HHS will likely release data on the shrinking nursing workforce today, with figures revealing that between 1996 and 2000, the average age of registered nurses has risen from 44.3 to 45.2 years (AP/Las Vegas Sun, 2/14). And within the coming decade, 40% of nurses will be over age 50, according to the American Organization of Nurse Executives (CongressDaily/A.M., 2/14). The nursing field is also experiencing a decline in nursing school enrollments. Many health officials and nursing experts are currently debating new ways to attract young people into the profession, including increases in scholarship and loan programs for nursing students, "full-scale" efforts to recruit and graduate more nursing majors and increased use of distance-learning technology as a way to improve access to nursing education programs. To recruit and retain more nurses, however, Georgia Nurses Association President Debbie Hatmaker said that issues such as nurses' input in decision-making, salary and support staff levels must also be addressed (Salzer, Atlanta Journal-Constitution, 2/14)

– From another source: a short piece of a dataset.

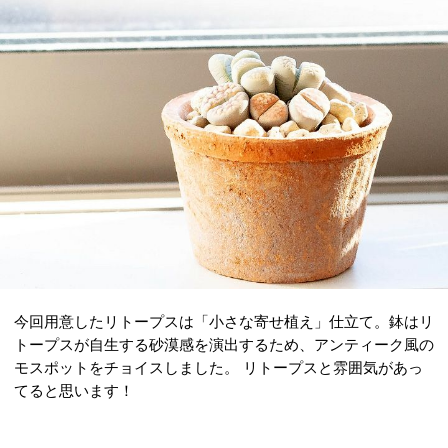
今回用意したリトープスは「小さな寄せ植え」仕立て。鉢はリ
トープスが自生する砂漠感を演出するため、アンティーク風の
モスポットをチョイスしました。 リトープスと雰囲気があっ
てると思います！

In addition, patient care in hospitals and medical centers across the country has suffered as a result of the nursing shortage, the Norfolk Virginian-Pilot reports. In some hospitals, physicians have had to delay elective surgeries because there were only enough nurses to cover patients who needed immediate surgeries. Other hospitals have had to lower the number of patient admissions. Hospitals are experiencing increasing difficulty staffing emergency rooms and intensive care departments. Some patients have had to spend several days in the emergency room because no floor nurses were available to care for them. Nurses are also increasingly overworked -- some report having worked two consecutive eight-hour shifts with little time for a break, while others reported that three or four nurses are sometimes asked to staff an emergency room with nearly 40 patients. Health care experts have predicted that these problems "will become more common" if the shortage worsens. William Ginnow, associate dean for health affairs at Eastern Virginia Medical School, said, "The nursing shortage is going to be a flashpoint. It will change HMO rates, it will change the quality of care, it may even change who does what in the health care team" (Szabo, Norfolk Virginian-Pilot, 1/14).